In practice, it is my impression that the use of pilot trials is still much more widespread than the use of the sequential approaches. With these results, the occasional advantage associated with the use of Potvin’s approaches in certain cases has been quantified but the paper also importantly puts a quantity to the inflation of type I errors that repeat trials in themselves cause.

This work also establishes a bit of insight into situations when the assumption about GMR do not hold true; similar investigations have not been undertaken with Potvin’s methods. Specifically, it would be interesting to expand this work by investigating how Potvin’s methods perform when the true GMR is 0.90 and the assumed GMR for the planning of the second stage is 0.95 and to compare the results with those obtained here. After all, testing of BE aims at gaining confidence in the estimate of the GMR, the true quantity of which can never be known.

This work has studied 2-treatment, 2-sequence, 2-period designs with CVs up to 80%. With highly variable drug products (true intrasubject CV at or above 30%), applicants may have a chance to apply scaled average bioequivalence for submissions in at least EU and USA. In such cases, the applicable designs would involve repeated administration of the reference product and would imply three or more periods. These designs fall outside the scope of this work.

CONCLUSIONS

This is the first work to systematically investigate the performance of pilot or repeat trials in specific relation to bioequivalence.

The main conclusions are the following:

1. The principle of allowing a repeat trial after a pivotal trial, both with an alpha level of 0.05, easily leads to inflation of the overall type I errors.

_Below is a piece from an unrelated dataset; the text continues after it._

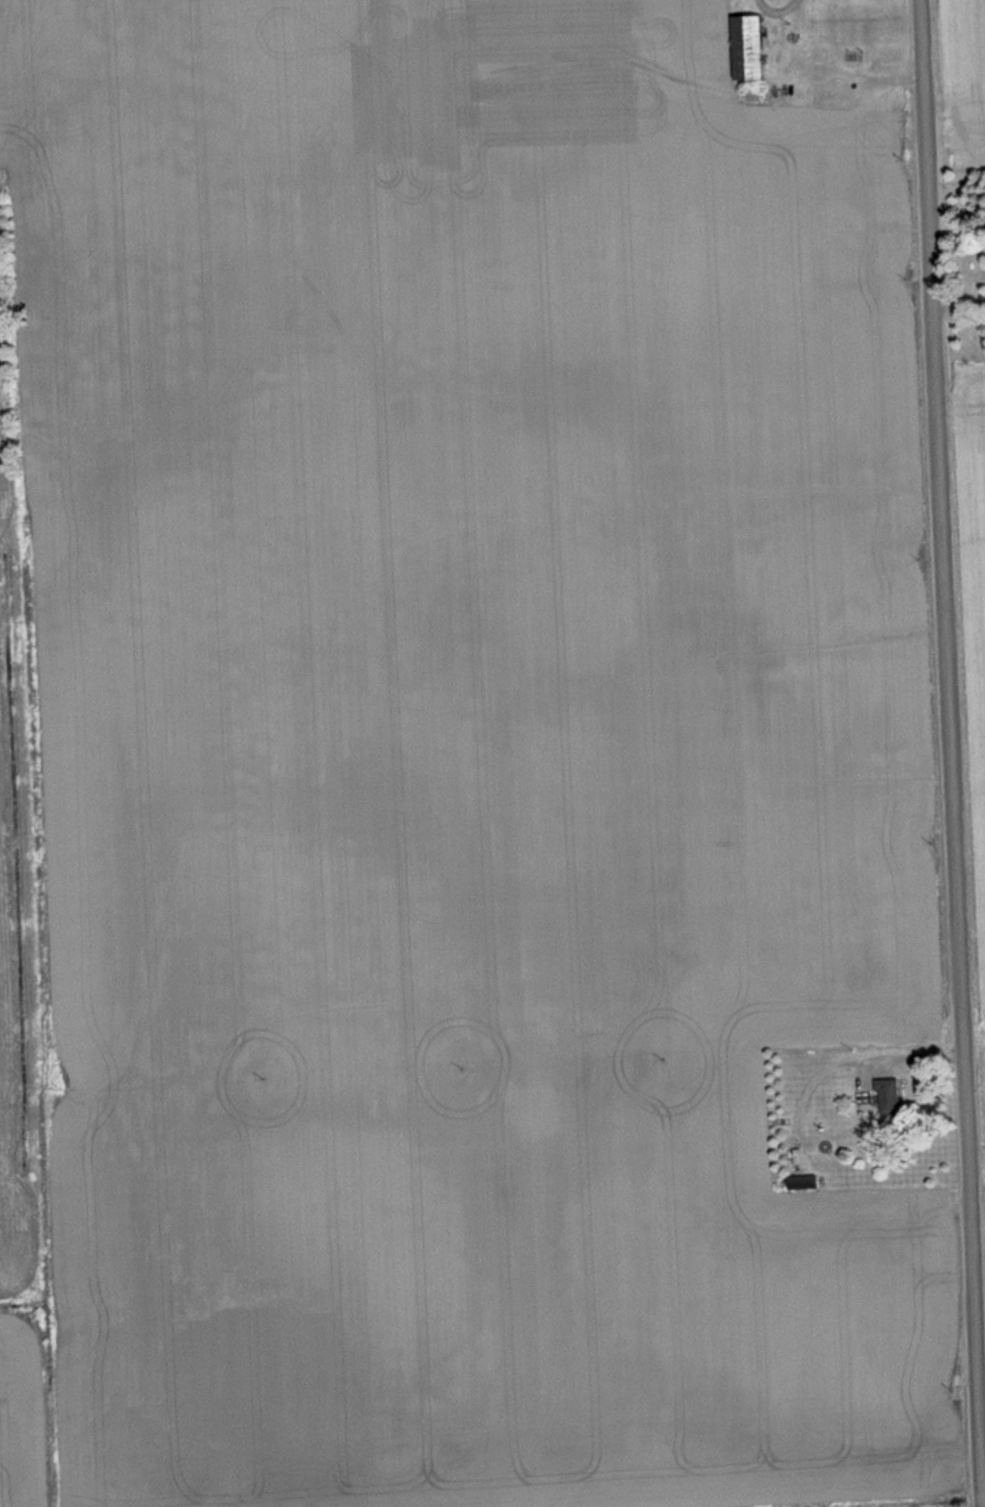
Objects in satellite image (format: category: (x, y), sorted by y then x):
building: (752, 47)
road: (947, 753)
building: (891, 1098)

2. When the true GMR is controlled and is not deviating more from unity than 0.95, methods 1, 3, and 4 are useful; in particular, method 1 may have some appeal: It is not associated with type I error inflation, power is 72% or better, and it leads to low average sample sizes.

3. It is not possible to identify a method that consistently gives relatively high power and low type I error rate while keeping the sample size relatively low when GMR is not controlled to 0.95 or better.

4. When the true GMR is controlled and is not deviating more from unity than 0.95, the sequential design approaches introduced by Potvin et al. have the ethical advantage of better power and/or lower total sample size.

5. When there is uncertainty about the GMR, notably when the true GMR might deviate more from unity than 0.95, at least, method 3 would offer a reasonable way forward which protects against type I error rate inflation.

This work could be supplemented with studies of stopping rules as well of changes to select methods to assume, e.g., GMR = 0.90 for the planning of the second trial.